How does an AI hallucination enter a court opinion? Courts increasingly use AI-assisted research and drafting tools in their law clerks’ workflows. A law clerk using a generative AI tool to draft an opinion passage — particularly in a rapidly-evolving area of law like immigration status proceedings — might include AI-generated citations without independently verifying them. If the judge reviews the opinion for reasoning quality and clarity but does not verify every citation against primary sources, hallucinated citations can survive into the published opinion.

The precedent contamination risk is serious. If Amparo Trejo is cited by a future Maryland court or attorney for the propositions supported by its AI-hallucinated citations, those hallucinations propagate through the legal record — each successive citation making the underlying fabrication harder to trace and correct. Westlaw’s Editor’s Note system helps by flagging the opinion for researchers, but this system depends on researchers actually reading the warning and independently verifying before relying on the opinion.

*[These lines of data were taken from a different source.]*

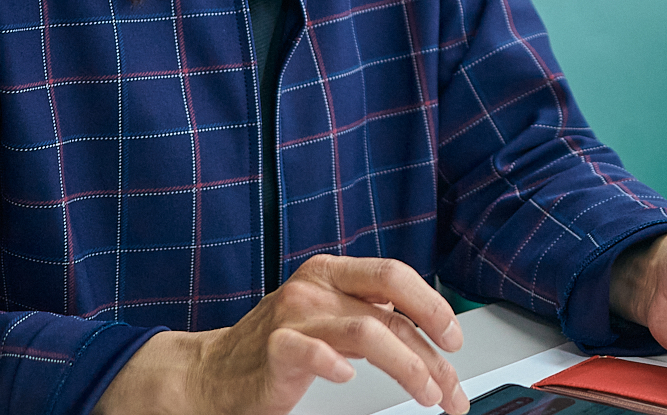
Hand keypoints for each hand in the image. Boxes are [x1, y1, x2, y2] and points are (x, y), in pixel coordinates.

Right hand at [95, 255, 468, 414]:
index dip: (432, 305)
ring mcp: (292, 317)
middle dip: (429, 349)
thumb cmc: (278, 348)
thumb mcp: (330, 320)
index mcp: (332, 272)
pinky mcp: (272, 350)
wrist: (212, 373)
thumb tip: (433, 339)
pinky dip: (334, 363)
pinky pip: (310, 352)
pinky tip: (348, 377)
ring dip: (407, 366)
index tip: (454, 339)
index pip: (395, 275)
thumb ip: (372, 317)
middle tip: (449, 383)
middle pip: (389, 308)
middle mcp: (314, 287)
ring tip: (427, 394)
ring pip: (366, 331)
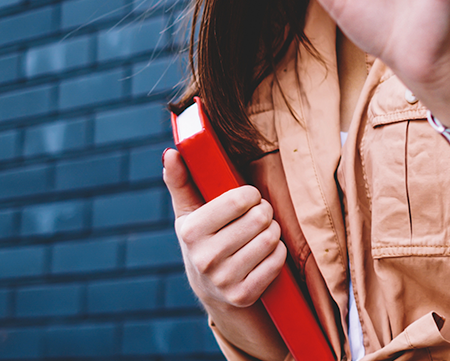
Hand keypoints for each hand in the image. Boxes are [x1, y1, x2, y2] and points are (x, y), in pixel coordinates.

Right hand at [163, 149, 285, 309]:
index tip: (247, 200)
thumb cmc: (204, 239)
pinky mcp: (242, 295)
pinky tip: (263, 255)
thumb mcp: (190, 212)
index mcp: (190, 231)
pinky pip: (277, 261)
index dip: (251, 195)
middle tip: (256, 218)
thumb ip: (181, 181)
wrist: (212, 290)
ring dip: (272, 232)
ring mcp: (223, 279)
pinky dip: (277, 254)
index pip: (240, 198)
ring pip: (271, 238)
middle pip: (260, 217)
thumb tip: (171, 153)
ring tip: (259, 234)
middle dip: (264, 213)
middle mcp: (204, 258)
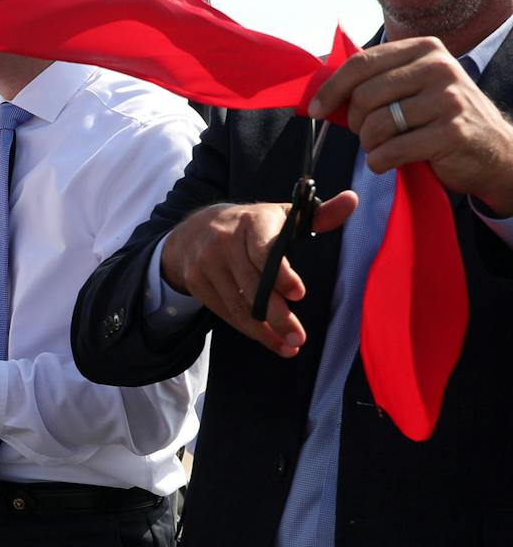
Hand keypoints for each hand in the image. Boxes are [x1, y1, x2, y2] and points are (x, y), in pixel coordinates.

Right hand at [161, 193, 357, 356]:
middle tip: (299, 337)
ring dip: (265, 330)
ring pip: (238, 304)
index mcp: (250, 221)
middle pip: (252, 284)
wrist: (193, 229)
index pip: (264, 250)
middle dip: (277, 314)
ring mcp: (206, 262)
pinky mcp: (196, 282)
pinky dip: (249, 330)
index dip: (281, 273)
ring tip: (289, 346)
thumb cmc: (251, 225)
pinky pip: (225, 312)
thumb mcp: (281, 215)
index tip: (299, 293)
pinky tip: (269, 339)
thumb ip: (319, 214)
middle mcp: (224, 240)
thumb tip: (352, 200)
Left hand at [310, 37, 512, 213]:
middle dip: (355, 122)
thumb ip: (376, 82)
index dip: (330, 89)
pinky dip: (380, 161)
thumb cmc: (441, 118)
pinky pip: (392, 150)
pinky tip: (388, 161)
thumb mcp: (414, 88)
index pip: (361, 63)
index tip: (314, 109)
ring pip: (377, 124)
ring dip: (369, 144)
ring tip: (382, 147)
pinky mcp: (452, 133)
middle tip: (366, 134)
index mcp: (424, 49)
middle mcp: (439, 68)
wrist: (495, 151)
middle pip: (365, 94)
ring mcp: (449, 100)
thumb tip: (320, 93)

For the Indian judiciary, this case is a warning bell. The Supreme Court of India and the High Courts are beginning to use AI tools for research and administrative purposes. If AI hallucinations enter published Indian court decisions — even unreported ones cited in subsequent proceedings — the contamination of Indian legal precedent becomes a systemic risk. The appropriate response is for courts to adopt verification protocols for AI-assisted opinion drafting that require independent confirmation of every citation before the opinion is published, just as we ask advocates to do before filing their briefs.